"Entführung aus dem Detail"

BUCHS - Dass der Kanton St. Gallen, der sein 200-Jahr-Jubiläum dieses Jahr feiert, in Selbstbeweihräucherung ausbricht, ist wohl «normal». Hans Fässier legt in seinem Kabarett den Finger in die Wunde des Jahrmarkts der Eitelkeiten.

Gerolf Hauser

Sehr gründlich recherchiert, bringt Fässler in «Louverture stirbt 1803» einen Geschichtsunterricht der besonderen Art, der Details zwar zeigt, zugleich aber unerwartete Über- und Gesamtblicke bietet («Entführung aus dem Detail»).


Reich und arm

Als Moderator der Fernsehsendung «XY-Chromosom: Kinder suchen ihre Eltern» präsentiert er erstaunliche Väter des Kantons, stellt das reiche St. Gallen dem Armenhaus Haiti gegenüber, dessen General Toussaint Louverture 1803 unweit der Schweiz in französischer Haft starb, nachdem er sich für die Entkolonialisierung der Insel eingesetzt hatte. Fässler stiess bei seinen Recherchen u. a. darauf, dass auf Saint-Domingue (wie die französische Kolonie damals hiess) 600 Schweizer Soldaten, auch St. Galler, für die Wiedereinführung der Sklaverei gekämpft hatten.

Zeugungsakt

Schweizer Banken und Handelshäuser waren stets am Handel mit Sklaven beteiligt. Europas Textilien, Alkohol oder Waffen gegen Sklaven aus Afrika, Sklaven gegen Rohstoffe wie Zucker aus Lateinamerika - profitabler «Dreieckshandel». Da liegen Ausflüge in die Gegenwart oder Nachbarschaft nahe.
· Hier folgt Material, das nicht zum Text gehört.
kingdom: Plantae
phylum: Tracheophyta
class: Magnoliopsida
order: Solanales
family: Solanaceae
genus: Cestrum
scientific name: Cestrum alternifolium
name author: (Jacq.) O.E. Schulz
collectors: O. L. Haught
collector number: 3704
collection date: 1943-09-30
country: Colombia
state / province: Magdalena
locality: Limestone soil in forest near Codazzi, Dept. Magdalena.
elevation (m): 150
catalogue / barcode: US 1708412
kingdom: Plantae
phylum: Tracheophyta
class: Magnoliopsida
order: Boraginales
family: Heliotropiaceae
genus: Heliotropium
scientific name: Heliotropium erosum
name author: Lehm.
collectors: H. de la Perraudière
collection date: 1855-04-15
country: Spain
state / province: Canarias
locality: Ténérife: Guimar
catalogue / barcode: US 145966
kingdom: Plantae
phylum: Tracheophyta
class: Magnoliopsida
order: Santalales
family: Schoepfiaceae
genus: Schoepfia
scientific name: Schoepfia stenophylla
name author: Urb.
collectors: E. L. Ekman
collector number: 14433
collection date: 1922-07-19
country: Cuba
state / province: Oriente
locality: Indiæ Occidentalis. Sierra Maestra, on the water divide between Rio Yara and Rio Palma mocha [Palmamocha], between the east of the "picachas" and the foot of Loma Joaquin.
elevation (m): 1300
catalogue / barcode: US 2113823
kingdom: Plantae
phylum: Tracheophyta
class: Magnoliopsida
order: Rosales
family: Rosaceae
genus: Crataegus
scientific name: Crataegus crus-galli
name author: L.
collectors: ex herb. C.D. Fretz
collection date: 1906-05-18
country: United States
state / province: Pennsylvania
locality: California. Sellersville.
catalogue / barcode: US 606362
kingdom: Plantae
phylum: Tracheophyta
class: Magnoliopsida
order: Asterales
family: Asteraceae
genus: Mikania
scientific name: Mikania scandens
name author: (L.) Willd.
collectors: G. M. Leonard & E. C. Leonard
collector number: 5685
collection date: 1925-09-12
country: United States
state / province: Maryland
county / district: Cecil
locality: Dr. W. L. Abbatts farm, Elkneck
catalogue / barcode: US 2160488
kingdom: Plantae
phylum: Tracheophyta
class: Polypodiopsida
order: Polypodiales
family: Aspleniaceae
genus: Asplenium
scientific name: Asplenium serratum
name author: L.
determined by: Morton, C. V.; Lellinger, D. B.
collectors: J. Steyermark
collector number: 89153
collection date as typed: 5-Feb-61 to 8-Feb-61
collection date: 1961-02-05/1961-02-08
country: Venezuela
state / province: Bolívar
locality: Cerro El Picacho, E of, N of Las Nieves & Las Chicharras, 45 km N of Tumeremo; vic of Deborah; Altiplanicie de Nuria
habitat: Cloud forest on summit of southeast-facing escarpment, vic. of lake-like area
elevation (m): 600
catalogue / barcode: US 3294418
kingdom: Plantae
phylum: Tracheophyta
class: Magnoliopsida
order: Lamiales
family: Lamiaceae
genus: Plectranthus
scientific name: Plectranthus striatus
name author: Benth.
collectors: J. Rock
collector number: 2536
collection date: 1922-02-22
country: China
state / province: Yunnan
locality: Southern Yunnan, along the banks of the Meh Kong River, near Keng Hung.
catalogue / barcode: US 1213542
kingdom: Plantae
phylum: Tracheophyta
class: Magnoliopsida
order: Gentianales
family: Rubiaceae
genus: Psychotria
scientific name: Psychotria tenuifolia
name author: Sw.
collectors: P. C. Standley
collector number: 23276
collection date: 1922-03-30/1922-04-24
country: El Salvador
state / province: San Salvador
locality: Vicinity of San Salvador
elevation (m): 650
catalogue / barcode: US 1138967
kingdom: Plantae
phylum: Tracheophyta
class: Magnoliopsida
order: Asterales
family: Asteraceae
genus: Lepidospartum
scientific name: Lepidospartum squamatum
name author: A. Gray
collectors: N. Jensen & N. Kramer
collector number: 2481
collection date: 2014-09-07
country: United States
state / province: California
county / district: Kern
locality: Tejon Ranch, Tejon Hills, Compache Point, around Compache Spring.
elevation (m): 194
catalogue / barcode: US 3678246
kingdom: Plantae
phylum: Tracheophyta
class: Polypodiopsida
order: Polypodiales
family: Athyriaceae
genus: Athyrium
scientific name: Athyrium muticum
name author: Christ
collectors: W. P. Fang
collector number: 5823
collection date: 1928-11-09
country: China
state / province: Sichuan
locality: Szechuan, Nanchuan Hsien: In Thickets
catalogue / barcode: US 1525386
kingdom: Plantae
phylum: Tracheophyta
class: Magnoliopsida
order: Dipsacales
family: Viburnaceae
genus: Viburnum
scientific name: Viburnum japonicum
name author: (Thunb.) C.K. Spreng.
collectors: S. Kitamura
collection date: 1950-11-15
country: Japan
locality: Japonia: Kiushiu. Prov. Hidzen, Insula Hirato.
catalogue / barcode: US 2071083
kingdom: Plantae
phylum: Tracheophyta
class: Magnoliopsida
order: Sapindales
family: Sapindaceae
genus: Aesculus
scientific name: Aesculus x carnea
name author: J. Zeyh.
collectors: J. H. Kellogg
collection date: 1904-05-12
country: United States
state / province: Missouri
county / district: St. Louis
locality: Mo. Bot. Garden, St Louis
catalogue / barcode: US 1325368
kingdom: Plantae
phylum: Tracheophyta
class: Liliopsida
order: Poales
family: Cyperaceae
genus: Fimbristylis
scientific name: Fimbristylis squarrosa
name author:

Kein weiter Weg ist es vom Kapitalkreislauf zu den st.gallischen Verkehrskreiseln. Über jenen in Buchs Richtung Liechtenstein meint Fässler, geplant sei gewesen, die Fontäne, wegen des Regenbogen-Effekts, Richtung Osten,spritzen zu lassen. Das aber "sei vom Fürstentum als verächtliche Geste angesehen worden. «Also hat m
an die Fontäne gedreht. Seither heisst der Kreisel Hans-Adam-Kreis.» Stellt Fässler damit eine neokolonialistische Verbindung zum fürstlichen Basmati-Reis her und sagt deshalb: «Seit dem Verfassungsstreit hört man im Ländle immer öfter das Lied: Les aristocrates à la lanterne»? Lehrreich und unterhaltsam zeigt Fässler, was Sache ist. Das Gegenargument gegen die Entstehung des Kantons während der Französischen Revolution «bei einem Zeugungsakt auf einem Schreibtisch in Paris» heisse, dass St. Gallen 600 n. Chr. beginne mit dem stolpernden Mönch im Steinachtobel. «Damit beruft man sich auf eine Figur, die in ihrer fanatischen Zerstörung der Statuen von Andersgläubigen eine unangenehme Ähnlichkeit mit dem Taliban-Regime aufweist.»